The early astronomer/astrologer, despite its predictive application, would use the study of celestial bodies and chart the astrological movements in space which in turn were applied to correspondences in day to day life of those who he charted them for.  Many renaissance scientists were astronomer/astrologers including Isaac Newton, Galileo Galilei, Tycho Brahe, Johannes Kepler.  The infamous John Dee, astrologer and Magus for the court of Elizabeth I in 1558.  Its suggested that by his charts he selected Elizabeth’s coronation date.  The practice was in keeping with their earlier study pattern of the liberal arts and not seen as abhorrent to their conclusions in their time.

Scoffed at in academic circles today, the realm of astrology is often the fodder for cheap periodicals and psychic infomercials.  In its deeper recesses we can link it to the study of the Kabbalah and the Western mystery traditions and find parallels to our perceptions and ideas even in our Masonic symbolism.  Just a quick look at the Holy Saints John again will remind us of our own pairing of earth bound ideas to the equatorial poles of our sun’s annual transition from summer to winter and back again.  Perhaps this is coincidence, or by design, in either case it gives us a link to our past in the Liberal studies.  This is, in some aspect of antiquity, the role of astrology and the cycle of mankind and our understanding of it.

Problem requirements:
Echo the passage on astrology and astronomy word for word, between "Scoffed at in" and "understanding of it.", inclusive.

Entries supplied:
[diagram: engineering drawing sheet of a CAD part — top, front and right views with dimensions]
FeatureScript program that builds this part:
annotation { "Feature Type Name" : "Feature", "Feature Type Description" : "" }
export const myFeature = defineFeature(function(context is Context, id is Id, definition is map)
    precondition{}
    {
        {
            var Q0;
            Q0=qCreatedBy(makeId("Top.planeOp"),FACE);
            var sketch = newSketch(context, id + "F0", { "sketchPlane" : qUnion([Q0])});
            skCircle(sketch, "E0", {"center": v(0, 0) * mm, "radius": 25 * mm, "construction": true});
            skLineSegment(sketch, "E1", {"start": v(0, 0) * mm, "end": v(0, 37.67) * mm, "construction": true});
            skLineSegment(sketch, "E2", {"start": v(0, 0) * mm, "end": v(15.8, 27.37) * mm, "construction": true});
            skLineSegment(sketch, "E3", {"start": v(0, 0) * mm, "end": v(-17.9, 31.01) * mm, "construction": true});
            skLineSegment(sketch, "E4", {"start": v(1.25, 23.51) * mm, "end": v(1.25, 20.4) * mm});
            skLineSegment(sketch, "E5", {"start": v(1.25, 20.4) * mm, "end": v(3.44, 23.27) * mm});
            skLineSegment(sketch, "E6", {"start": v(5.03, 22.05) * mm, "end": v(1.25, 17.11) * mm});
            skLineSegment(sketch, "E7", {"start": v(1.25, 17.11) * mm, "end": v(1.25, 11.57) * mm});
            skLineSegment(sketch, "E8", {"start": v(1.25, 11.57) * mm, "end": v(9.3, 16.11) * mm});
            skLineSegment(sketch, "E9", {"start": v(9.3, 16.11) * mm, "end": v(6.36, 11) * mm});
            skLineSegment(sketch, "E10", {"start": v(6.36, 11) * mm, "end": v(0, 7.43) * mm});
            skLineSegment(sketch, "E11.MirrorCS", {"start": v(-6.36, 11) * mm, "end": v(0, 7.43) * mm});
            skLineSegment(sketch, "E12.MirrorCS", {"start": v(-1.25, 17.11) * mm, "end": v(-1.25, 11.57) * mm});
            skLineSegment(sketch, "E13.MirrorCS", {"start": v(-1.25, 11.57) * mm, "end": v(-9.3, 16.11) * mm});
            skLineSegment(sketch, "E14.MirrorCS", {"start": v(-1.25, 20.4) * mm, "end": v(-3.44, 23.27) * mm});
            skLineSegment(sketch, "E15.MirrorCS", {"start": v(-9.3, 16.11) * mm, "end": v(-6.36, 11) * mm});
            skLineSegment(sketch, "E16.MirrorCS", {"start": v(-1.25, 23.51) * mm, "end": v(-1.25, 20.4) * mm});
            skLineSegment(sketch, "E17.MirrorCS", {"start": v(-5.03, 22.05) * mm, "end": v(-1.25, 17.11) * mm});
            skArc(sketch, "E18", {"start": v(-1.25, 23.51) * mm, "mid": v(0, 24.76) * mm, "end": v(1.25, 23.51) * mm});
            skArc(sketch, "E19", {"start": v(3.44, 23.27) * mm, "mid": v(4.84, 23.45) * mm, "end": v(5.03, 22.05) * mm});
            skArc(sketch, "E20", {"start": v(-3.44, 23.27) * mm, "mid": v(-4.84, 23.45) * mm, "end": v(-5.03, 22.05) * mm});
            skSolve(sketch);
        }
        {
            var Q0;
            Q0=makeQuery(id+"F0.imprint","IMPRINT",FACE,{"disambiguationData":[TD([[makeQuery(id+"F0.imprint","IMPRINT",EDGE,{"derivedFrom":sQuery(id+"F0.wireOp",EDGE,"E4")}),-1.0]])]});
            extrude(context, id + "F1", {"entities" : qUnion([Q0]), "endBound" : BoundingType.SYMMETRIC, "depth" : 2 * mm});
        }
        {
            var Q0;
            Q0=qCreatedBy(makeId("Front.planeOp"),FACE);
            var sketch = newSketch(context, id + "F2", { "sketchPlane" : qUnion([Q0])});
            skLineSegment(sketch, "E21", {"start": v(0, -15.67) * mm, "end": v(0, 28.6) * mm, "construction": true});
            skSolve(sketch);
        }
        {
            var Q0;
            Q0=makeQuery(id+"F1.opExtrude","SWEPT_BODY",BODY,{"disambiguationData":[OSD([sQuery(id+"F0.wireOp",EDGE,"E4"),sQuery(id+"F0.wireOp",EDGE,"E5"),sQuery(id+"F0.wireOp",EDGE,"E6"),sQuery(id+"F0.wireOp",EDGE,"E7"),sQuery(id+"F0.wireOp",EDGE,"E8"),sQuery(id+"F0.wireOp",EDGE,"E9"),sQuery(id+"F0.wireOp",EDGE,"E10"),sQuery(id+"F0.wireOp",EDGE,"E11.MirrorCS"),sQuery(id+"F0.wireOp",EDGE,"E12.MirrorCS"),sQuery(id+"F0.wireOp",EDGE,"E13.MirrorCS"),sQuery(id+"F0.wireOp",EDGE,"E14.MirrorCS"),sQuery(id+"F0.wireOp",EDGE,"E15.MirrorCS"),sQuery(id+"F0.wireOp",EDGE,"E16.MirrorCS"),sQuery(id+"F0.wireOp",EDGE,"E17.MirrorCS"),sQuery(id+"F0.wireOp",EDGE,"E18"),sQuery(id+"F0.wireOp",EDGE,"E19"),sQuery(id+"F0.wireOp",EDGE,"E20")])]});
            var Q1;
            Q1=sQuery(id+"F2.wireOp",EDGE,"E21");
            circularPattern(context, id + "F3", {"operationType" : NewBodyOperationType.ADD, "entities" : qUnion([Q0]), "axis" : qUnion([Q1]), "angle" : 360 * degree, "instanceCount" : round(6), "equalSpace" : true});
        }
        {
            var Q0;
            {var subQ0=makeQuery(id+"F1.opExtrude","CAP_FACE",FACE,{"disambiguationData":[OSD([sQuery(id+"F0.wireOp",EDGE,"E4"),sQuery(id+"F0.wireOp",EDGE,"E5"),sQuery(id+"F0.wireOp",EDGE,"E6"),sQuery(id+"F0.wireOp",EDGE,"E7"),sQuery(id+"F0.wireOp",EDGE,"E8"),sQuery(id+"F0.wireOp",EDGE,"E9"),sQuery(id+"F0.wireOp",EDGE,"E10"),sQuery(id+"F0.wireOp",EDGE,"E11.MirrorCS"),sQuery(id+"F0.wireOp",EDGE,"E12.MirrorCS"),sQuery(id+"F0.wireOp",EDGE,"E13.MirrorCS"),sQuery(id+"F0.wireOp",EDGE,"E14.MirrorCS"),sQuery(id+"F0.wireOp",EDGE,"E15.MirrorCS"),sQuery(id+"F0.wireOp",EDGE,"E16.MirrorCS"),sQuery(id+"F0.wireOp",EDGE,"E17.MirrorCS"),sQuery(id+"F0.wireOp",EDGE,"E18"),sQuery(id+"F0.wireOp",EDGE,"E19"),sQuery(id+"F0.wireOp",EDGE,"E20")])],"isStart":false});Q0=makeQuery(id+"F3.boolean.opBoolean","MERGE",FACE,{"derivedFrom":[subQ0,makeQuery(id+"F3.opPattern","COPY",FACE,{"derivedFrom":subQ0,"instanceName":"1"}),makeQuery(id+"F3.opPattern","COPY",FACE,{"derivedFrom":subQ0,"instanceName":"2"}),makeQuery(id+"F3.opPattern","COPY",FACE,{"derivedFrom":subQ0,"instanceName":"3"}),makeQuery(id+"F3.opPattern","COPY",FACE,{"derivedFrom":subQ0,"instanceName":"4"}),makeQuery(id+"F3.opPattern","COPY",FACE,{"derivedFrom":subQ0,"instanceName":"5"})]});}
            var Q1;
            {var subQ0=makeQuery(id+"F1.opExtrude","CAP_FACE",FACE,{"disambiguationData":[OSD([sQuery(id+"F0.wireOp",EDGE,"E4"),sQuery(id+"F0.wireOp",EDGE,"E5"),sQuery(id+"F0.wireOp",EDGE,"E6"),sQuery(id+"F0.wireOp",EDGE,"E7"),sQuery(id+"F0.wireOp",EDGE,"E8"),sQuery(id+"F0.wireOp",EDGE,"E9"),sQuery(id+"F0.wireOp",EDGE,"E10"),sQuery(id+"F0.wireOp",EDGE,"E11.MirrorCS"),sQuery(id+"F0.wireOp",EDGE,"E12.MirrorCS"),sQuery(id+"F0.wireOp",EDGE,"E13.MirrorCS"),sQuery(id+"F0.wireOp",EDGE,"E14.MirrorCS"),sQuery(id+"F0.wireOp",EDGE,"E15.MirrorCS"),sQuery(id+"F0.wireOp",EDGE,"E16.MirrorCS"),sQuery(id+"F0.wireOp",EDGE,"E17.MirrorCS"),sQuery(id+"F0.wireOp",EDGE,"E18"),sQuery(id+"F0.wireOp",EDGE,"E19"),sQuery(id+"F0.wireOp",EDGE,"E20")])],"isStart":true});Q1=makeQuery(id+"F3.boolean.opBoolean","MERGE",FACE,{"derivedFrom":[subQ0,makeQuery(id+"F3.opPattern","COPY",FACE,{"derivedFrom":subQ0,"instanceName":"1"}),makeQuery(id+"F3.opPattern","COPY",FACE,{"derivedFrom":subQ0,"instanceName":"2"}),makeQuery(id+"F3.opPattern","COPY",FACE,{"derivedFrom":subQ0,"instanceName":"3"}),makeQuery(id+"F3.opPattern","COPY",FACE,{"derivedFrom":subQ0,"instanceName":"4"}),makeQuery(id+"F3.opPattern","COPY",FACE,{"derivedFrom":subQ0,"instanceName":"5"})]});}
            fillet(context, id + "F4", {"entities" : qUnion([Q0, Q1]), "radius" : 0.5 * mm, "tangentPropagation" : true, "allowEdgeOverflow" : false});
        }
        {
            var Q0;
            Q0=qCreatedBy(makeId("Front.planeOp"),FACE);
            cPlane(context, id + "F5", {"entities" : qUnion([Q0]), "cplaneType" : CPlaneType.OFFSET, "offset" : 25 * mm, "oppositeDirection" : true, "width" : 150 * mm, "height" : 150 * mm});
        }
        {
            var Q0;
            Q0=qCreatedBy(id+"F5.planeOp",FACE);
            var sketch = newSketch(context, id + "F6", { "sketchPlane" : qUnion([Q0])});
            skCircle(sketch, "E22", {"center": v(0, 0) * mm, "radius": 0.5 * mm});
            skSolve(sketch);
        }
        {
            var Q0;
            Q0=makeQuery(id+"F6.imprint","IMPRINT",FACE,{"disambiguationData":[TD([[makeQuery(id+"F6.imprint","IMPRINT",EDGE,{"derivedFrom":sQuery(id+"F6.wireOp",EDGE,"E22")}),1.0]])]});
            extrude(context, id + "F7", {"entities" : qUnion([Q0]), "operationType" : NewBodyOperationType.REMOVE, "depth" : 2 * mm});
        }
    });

Solution for this task:
Scoffed at in academic circles today, the realm of astrology is often the fodder for cheap periodicals and psychic infomercials.  In its deeper recesses we can link it to the study of the Kabbalah and the Western mystery traditions and find parallels to our perceptions and ideas even in our Masonic symbolism.  Just a quick look at the Holy Saints John again will remind us of our own pairing of earth bound ideas to the equatorial poles of our sun’s annual transition from summer to winter and back again.  Perhaps this is coincidence, or by design, in either case it gives us a link to our past in the Liberal studies.  This is, in some aspect of antiquity, the role of astrology and the cycle of mankind and our understanding of it.